The United States Commission on International Religious Freedom (USCIRF) in a separate statement strongly condemned US corporations for continuing to conduct business in China while ignoring the country’s ongoing genocide and crimes against humanity in Xinjiang, including mass extralegal detention, forced labour, and sexual violence, and egregious religious freedom violations against Uyghur and other Muslims, underground Catholics, house church protestants, Falun Gong practitioners, and many others.
“The US business community must never put its faith in a ruthless communist regime which violates international law and its own law, while actively engaging in systematic, ongoing, and egregious religious freedom violations and other atrocious human rights abuses,” said USCIRF Commissioner Nury Turkel.
“Instead of a standing ovation for a dictator, US companies should comply with US laws—including the Uyghur Forced Labor Prevention Act—and work with the US government to carry out human rights due diligence and to ensure their operations in China and here in the United States do not contribute to more human rights abuses,” he said.
Meanwhile, Congressman Gregory W Meeks, Ranking Member of the House Foreign Affairs Committee, and Ami Bera, Ranking Member of the Subcommittee on the Indo-Pacific, said they were glad to see President Joe Biden host Xi for a Summit in San Francisco, where the President had convened dozens of world leaders at the sideline of the Asia-Pacific Economic Cooperation Leaders’ Week.

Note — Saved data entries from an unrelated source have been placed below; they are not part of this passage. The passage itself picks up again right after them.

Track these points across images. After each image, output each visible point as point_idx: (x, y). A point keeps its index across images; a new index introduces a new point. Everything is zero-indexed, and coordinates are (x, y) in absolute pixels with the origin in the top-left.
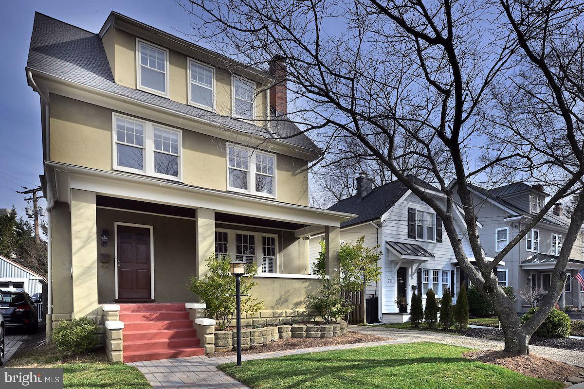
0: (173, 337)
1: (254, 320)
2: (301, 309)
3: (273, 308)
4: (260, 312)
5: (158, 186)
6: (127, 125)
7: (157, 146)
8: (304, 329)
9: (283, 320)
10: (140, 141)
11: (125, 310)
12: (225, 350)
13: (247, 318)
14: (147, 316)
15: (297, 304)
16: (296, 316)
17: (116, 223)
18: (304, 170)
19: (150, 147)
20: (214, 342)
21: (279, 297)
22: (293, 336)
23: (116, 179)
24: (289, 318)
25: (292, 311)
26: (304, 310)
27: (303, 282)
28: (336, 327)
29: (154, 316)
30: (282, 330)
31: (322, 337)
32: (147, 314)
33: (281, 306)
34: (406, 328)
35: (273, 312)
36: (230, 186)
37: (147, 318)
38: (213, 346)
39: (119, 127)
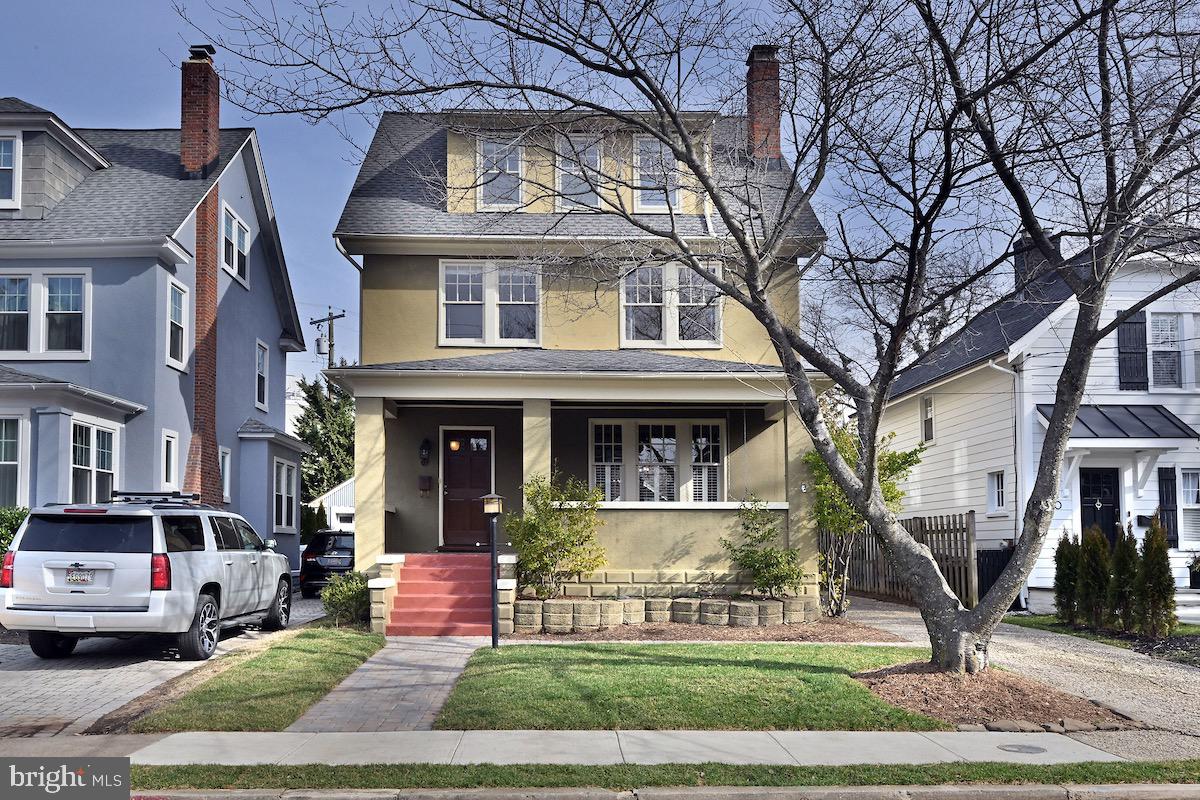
0: (456, 605)
1: (620, 586)
2: (721, 570)
3: (656, 566)
4: (633, 574)
5: (456, 377)
6: (458, 273)
7: (503, 295)
8: (694, 608)
9: (677, 589)
10: (478, 294)
11: (415, 562)
12: (528, 631)
13: (606, 583)
14: (437, 573)
15: (712, 560)
16: (708, 583)
17: (442, 428)
18: (792, 277)
19: (492, 299)
20: (512, 617)
21: (671, 546)
22: (673, 620)
23: (403, 377)
24: (691, 586)
25: (698, 572)
26: (727, 572)
27: (724, 517)
28: (765, 608)
29: (447, 574)
30: (652, 607)
31: (732, 624)
32: (436, 569)
33: (674, 563)
34: (1029, 626)
35: (659, 574)
36: (628, 338)
37: (434, 576)
38: (511, 623)
39: (449, 278)
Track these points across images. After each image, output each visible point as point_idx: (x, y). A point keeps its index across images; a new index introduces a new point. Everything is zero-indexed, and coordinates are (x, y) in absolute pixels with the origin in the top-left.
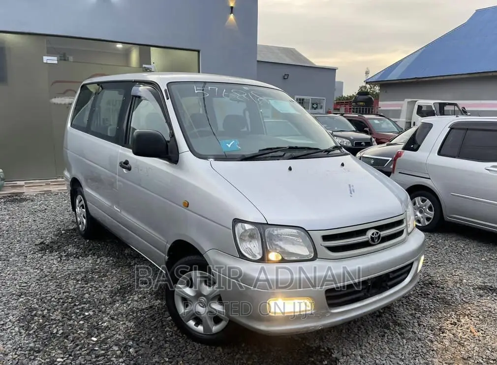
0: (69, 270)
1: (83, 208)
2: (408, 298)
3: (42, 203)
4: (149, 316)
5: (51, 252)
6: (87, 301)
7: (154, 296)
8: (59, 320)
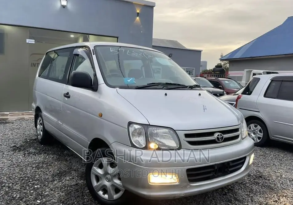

"As we compete with the People's Republic of China (PRC) and stand up for American interests, we also need to engage in diplomacy to stabilise the relationship and ensure that we do not inadvertently slide into conflict,” they said in a joint statement.
"President Biden’s decision to combine vigorous competition with sustained diplomacy is not just prudent, it is paying off for the American people. We welcome the announcement that the two nations have agreed to resume high-level military-to-military and defence talks,” the two lawmakers said.
“Critically, the two nations also agreed to resume cooperation to combat the manufacturing and trafficking of illicit drugs such as fentanyl, which is killing Americans on a daily basis. As the PRC takes concrete steps to crack down on the diversion of precursor chemicals and pill presses, it will save lives in America and around the world," Bera and Meeks said.